The pandemic, Williams told me, has got people accustomed to checking regularly on an “IV drip of fear-based numbers”; trading apps offer the same constant data-checking.

GamCare told me that the “factors which often contribute to vulnerability” to problem gambling, “such as financial distress and isolation – are ever increasing during the pandemic. With the ready availability of online gambling, as well as trading sites, there is a concerning context for people at risk. Those who have struggled to control their gambling may also be vulnerable to harm through trading sites, especially if they are not able to fully assess the risks involved or how volatile markets can be.”

For many new traders, however, that volatility – the explosive rises in the price of meme stocks and cryptocurrencies – is exactly why they’re getting into the market. No one ”investing” half a stimulus cheque in a meme stock is interested in a steady 7 per cent return; they want to double their money overnight. This is the psychology and economics of the betting shop.

But trading is not regulated in the same way as gambling. Gambling on credit cards was banned last year, but no such restriction applies to trading platforms. You can even buy risky, leveraged derivatives using a buy-now-pay-later scheme such as Klarna.
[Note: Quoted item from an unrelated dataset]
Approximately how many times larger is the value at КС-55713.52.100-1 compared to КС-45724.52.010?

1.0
Every gambling company licensed in the UK must also sign up to Gamstop, a self-exclusion scheme that allows people to block access to all gambling apps and websites. Unfortunately if you search for “Gamstop” and the name of any online trading platform, Google helpfully corrects your search to “GameStop” providing a series of links to invest in a volatile and controversial equity. 
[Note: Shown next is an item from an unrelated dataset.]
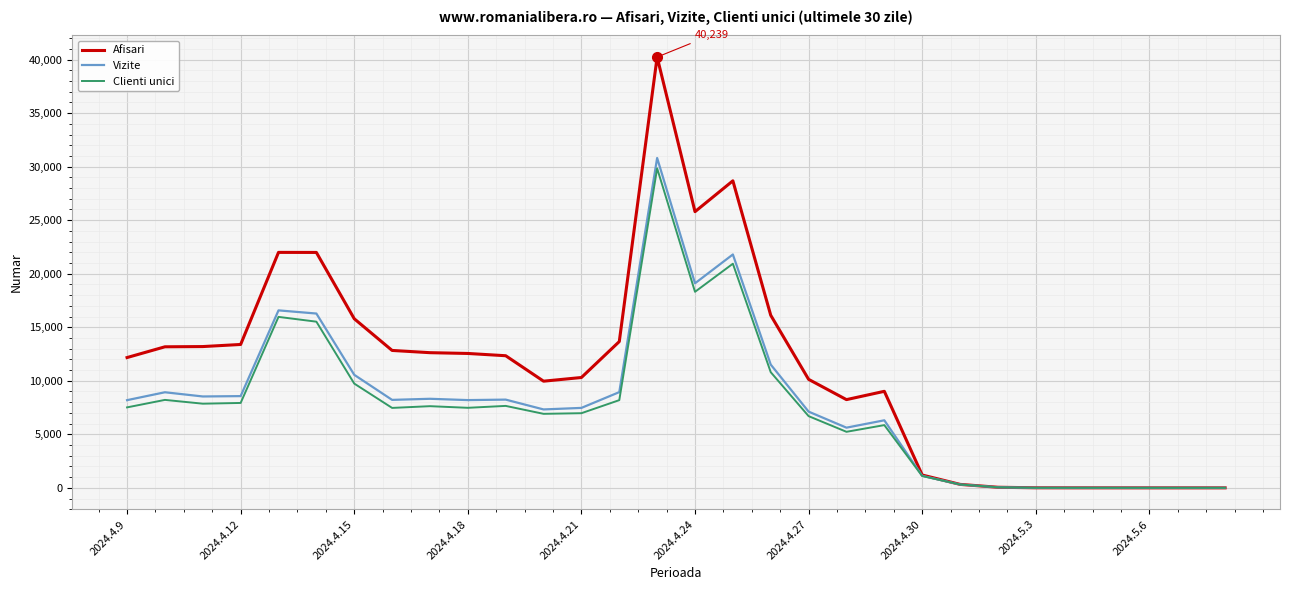

Which series has the largest range (max minus min)?

Afisari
Retail investing is a great idea. Done right, it genuinely does offer people and companies a way to profit in a constructive way. But politicians should be wary of the point at which investing starts to look like gambling, because even moderate gambling is, to be blunt, a terrible idea. In total, gamblers in the UK lost £14.2bn in the year to March 2020. Losses were highest, as a proportion of income, for those in the lowest income bracket. When I spoke to a data scientist at a gambling company a few years ago, they told me the average probability of walking away from any gambling experience without having lost money is roughly one in 100.

And while economic stimulus has kept markets buoyant, day trading is similarly risky in the long run: a two-year study of day traders in Brazil found that 97 per cent lost money, while a study in Taiwan found that less than one per cent of day traders are consistently able to make good returns.

Gambling has become a major public health issue in Britain, where there are about 400,000 problem gamblers. A study published in Nature by Oxford University’s Dr Naomi Muggleton last week found that a 10 per cent increase in gambling spend almost doubles a person’s chances of missing a mortgage payment. High levels of gambling increased the risk of mortality by 37 per cent over seven years. Politicians and public health experts should be asking if trading apps really do offer the democratisation of finance, or something more familiar.